> [Direction 1] In the amplifier thread below, what gain does ZCochran98 calculate for the unloaded buffer circuit?

** start Excerpt to read **

Common Collector Class A Amplifier Load Resistance affect on Gain

Thread Starter

SamR

Joined Mar 19, 2019
2,412
Floyd threw me a curveball on this one.

Question:
A load resistance is capacitively coupled to the emitter in Figure 77. In terms of signal operation, the load appears in parallel with RE and reduces the effective emitter resistance. How does this affect the voltage gain?

Circuit:
1596768996474.png
So @ Vout I add a 1uF cap and RL to ground. The cap has an ESR of 0.09Ω so it is negligible. The gain is 0.998. RL is parallel so the only effect I see @ Vout is the coupling capacitor ESR? "load appears in parallel with RE and reduces the effective emitter resistance" Av= RE/er + RE So does that become Av = RE||RL/ re + RE||RL ? Apparently not (and I wouldn't think so) since the answer is given as 1% without even knowing what the value of RL is. Due to the coupling cap, the load resistance may be in parallel but has no effect on the transistor biasing is how I see it. The DC bias is all I am given here. I have no signal.

Sam
 

ZCochran98

Joined Jul 24, 2018
87
Electronic Devices, by T.L. Floyd, per chance? I have a version of it myself - I recognized his use of fuchsia in his annotations. Based on every example Floyd gives of this circuit, it appears that he uses the \(R_L = R_E\) assumption for his examples. By my calculations, if it is assumed that \(R_L = R_E\), then I see where he got the "1%" value in drop (It does, indeed, become \(A_v = \frac{R_E||R_L}{r_e'+R_E||R_L}\), like what you said, using Floyd's notation - I get \(r_e' = 12.2\Omega\) from \(I_E\approx 2.05\mathrm{mA}\) based on the method he outlines). I also get the gain as 0.988, not 0.998, for the unloaded buffer circuit.

For these kinds of circuits, the midband gain is usually what's being calculated, so the capacitors are treated to be shorts (and no ESR), so the only effect the coupling capacitors have (in the midband) is to eliminate the DC voltage offset (in this case, a 2.05V DC offset from across the 1kohm resistor). Usually, the only other effect these capacitors have is to set the low frequency cutoff point of the amplifier (the high frequency cutoff point being set by the internal parasitic capacitances).
 

sparky 1

Joined Nov 3, 2018
301
I have a circuit that bares some resemblance to what the TS posted above, it amplifies rather than attenuate.
In my circuit R1 is 3.26 times larger than R2. Vcc is 1.22 times larger than the quotient of (R1/R2)
I have a collector resistor R3 so that R3/ R4 = 0.16 or R4/R3=6 The circuit is not perfected
setting a load range between 14 Ohm to 1000 Ohm. 1000 Ohm gives roughly a gain of 1

If a potentiometer was used the direction would be opposite
What I am leaving out is the uA current at the base.
 
Last edited:

Thread Starter

SamR

Joined Mar 19, 2019
2,412
Copied directly by Snipping Tool from a PDF version of Floyd. K, he does like to throw a curveball from time to time to make sure you were paying attention and to integrate new knowledge with what you should have already learned. Yes the cap should act as a short and Xc is ignored. So that ends up as 500Ω/512.2Ω = ~.975 which /.988 yeah ~<1%. Got it. Wish he'd given a value for the load.

Thanks, Sam

EDIT: Hmmm... Which tells me for RE||RL divided by itself (plus a small re) that the value of the load has no real affect on the gain at all! Because it cancels out!

** end Excerpt to read **

> [Direction 2] Find every line in the records that contains the string "desktop", matching case exactly.

** start Entries provided **

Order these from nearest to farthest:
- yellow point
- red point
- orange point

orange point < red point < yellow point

** end Entries provided **
** start Entries provided **

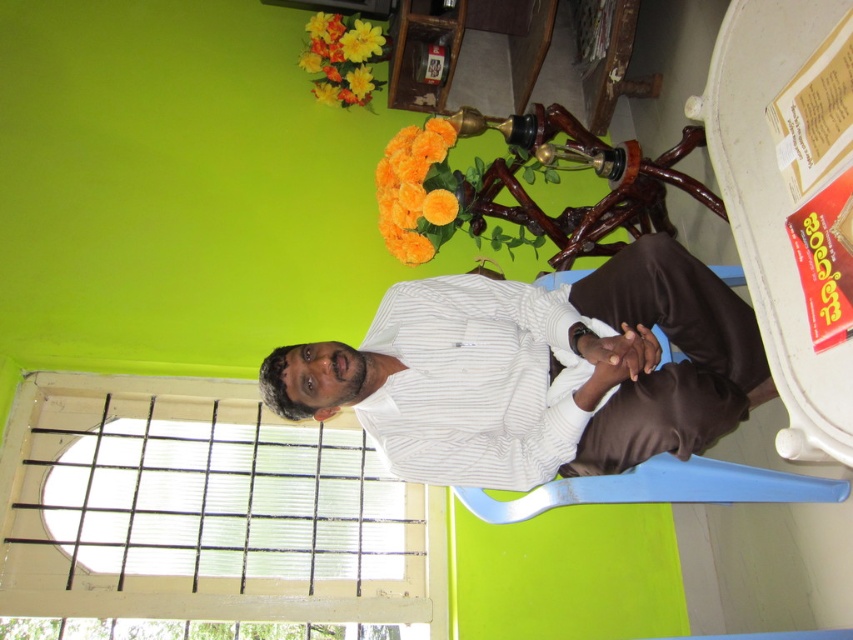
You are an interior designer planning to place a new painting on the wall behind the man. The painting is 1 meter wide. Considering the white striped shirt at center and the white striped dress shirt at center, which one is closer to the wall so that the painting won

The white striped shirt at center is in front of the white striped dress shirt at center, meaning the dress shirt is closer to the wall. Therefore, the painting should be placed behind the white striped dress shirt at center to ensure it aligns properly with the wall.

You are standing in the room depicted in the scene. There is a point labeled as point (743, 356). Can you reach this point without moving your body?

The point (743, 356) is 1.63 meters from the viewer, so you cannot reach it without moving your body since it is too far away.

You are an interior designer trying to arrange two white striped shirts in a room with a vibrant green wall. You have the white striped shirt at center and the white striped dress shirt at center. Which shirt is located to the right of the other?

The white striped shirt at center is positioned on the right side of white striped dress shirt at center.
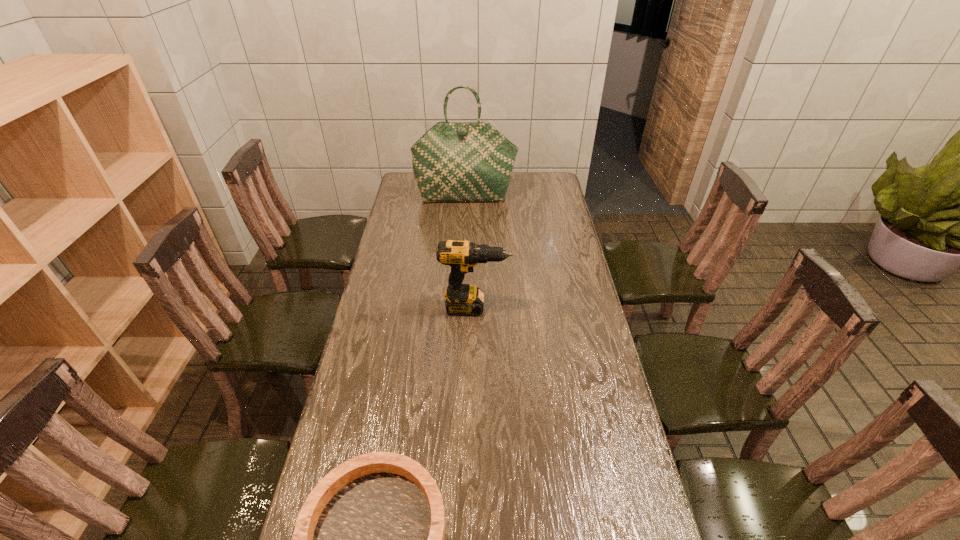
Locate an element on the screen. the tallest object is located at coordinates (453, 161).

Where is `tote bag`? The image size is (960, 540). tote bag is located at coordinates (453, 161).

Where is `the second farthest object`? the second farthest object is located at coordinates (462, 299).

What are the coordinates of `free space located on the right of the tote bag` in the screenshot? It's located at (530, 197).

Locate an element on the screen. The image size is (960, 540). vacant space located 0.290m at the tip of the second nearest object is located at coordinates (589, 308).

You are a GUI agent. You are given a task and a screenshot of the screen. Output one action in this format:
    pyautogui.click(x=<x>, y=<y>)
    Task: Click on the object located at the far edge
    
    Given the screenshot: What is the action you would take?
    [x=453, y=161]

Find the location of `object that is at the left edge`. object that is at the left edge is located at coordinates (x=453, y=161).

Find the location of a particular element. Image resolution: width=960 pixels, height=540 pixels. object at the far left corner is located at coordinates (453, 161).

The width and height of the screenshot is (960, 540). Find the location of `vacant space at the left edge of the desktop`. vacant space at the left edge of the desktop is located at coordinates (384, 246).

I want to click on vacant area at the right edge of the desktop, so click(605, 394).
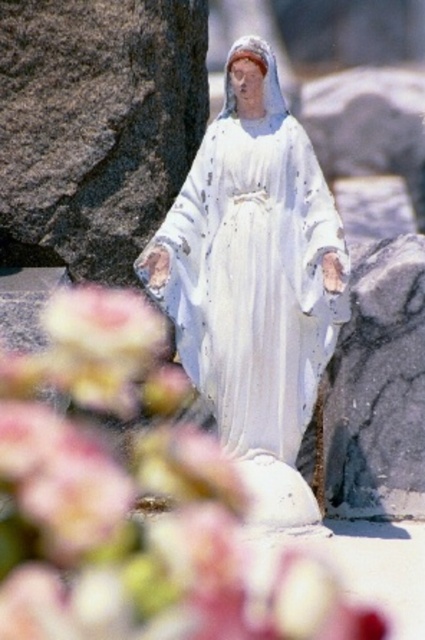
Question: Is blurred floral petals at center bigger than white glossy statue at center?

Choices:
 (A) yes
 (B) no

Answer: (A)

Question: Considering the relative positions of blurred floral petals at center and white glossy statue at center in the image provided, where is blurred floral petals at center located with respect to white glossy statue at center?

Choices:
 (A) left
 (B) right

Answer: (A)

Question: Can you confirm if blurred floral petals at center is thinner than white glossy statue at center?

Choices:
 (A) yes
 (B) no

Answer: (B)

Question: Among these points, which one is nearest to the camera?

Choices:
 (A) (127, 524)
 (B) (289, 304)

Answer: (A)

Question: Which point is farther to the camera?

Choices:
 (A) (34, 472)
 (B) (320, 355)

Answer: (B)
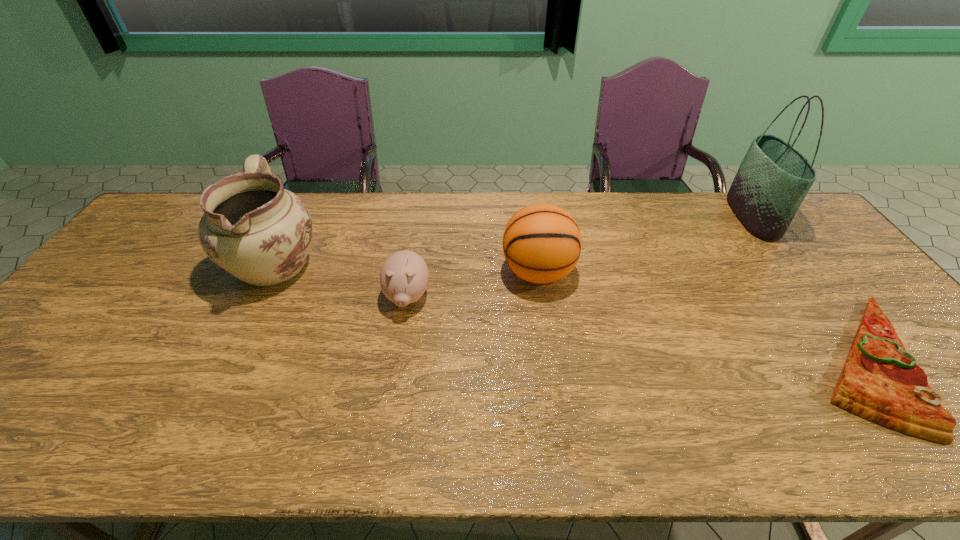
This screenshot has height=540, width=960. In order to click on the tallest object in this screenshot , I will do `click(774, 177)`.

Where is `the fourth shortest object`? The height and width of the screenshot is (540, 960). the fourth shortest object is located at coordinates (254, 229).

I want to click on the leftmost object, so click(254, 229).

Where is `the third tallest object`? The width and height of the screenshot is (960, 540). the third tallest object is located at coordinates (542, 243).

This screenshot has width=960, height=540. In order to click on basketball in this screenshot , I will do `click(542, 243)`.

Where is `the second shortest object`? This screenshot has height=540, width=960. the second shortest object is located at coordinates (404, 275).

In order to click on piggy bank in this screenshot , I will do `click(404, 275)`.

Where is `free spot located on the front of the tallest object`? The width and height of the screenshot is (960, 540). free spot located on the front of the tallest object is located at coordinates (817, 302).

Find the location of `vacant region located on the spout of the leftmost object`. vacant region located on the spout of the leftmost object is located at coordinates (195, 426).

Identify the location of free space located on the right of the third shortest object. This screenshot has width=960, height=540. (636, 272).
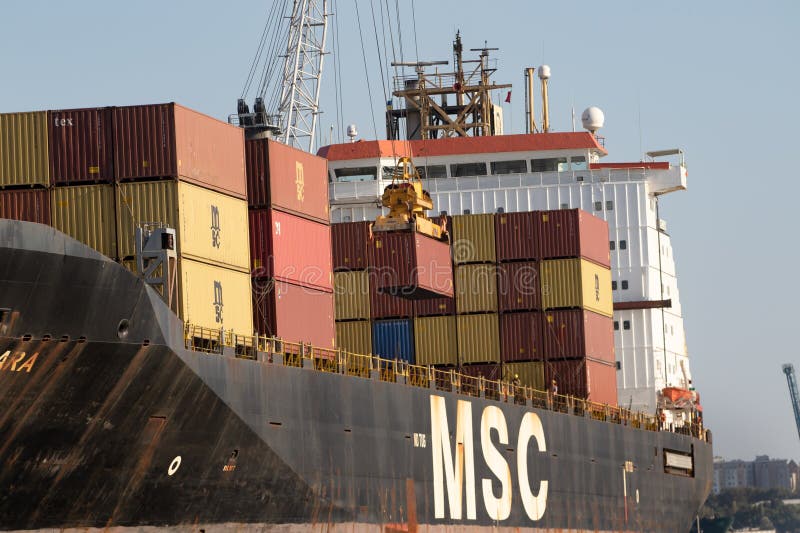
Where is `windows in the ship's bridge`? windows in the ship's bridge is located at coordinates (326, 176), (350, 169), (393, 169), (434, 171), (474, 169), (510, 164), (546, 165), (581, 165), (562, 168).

** end Entries provided **
** start Entries provided **

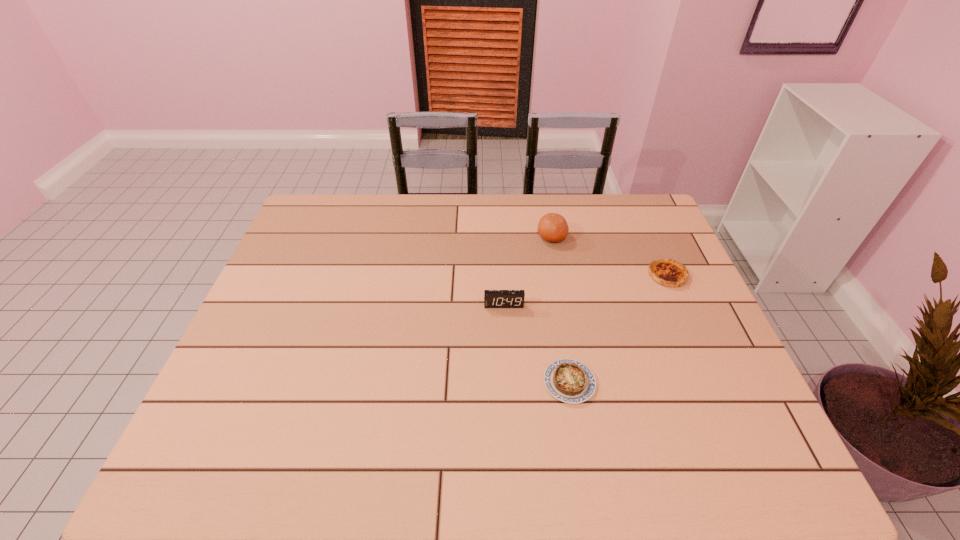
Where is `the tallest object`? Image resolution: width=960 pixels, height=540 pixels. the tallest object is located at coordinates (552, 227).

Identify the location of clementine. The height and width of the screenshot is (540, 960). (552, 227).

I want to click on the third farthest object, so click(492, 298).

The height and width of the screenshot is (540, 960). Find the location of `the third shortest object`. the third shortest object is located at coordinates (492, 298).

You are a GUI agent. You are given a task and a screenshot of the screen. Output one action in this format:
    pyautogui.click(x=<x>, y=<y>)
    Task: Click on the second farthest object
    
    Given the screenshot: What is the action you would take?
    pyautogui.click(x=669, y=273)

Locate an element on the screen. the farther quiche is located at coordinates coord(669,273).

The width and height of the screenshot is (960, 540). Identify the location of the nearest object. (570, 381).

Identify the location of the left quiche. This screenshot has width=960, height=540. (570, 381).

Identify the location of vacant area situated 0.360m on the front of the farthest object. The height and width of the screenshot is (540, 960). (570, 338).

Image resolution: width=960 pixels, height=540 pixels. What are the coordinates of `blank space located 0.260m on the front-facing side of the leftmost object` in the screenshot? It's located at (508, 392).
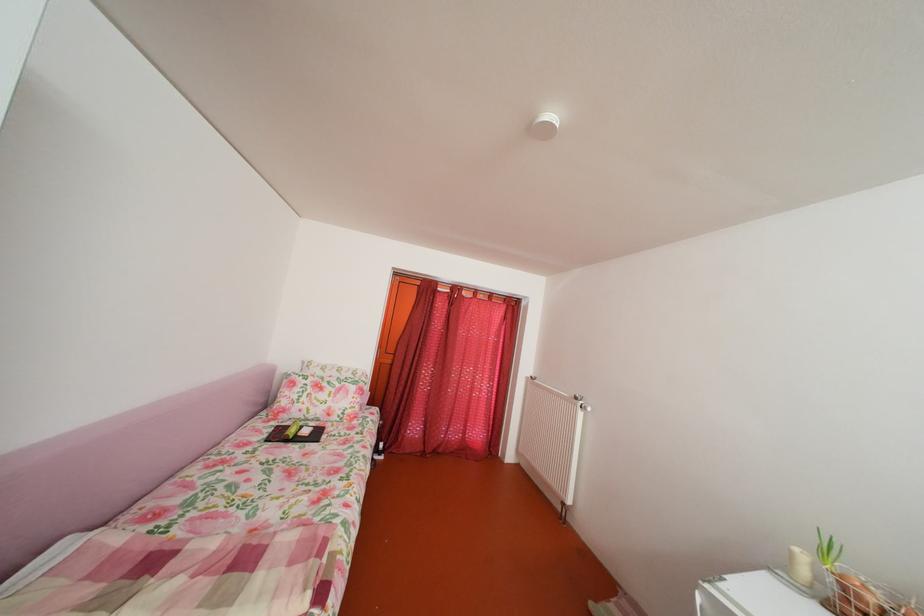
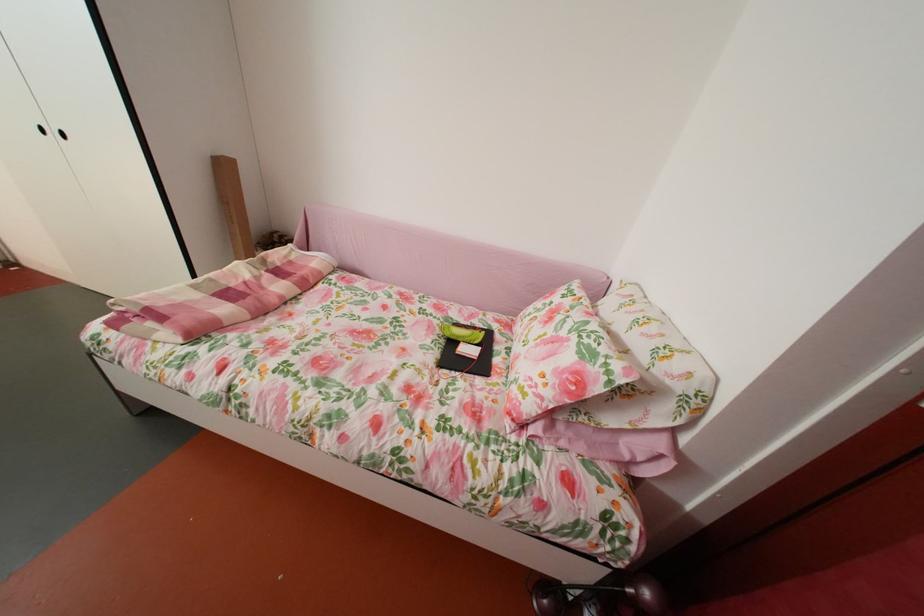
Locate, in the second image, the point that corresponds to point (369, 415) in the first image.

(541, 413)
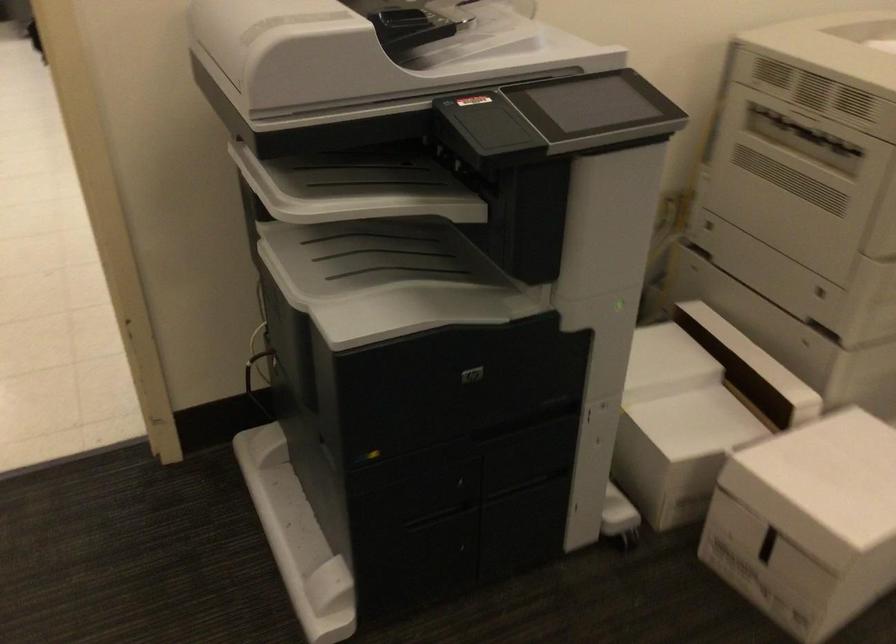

** end Entries provided **

> [Task result 1] 0.988

> [Task result 2]
The width and height of the screenshot is (960, 540). Find the location of `vacant space at the left edge of the desktop`. vacant space at the left edge of the desktop is located at coordinates (384, 246).
I want to click on vacant area at the right edge of the desktop, so click(605, 394).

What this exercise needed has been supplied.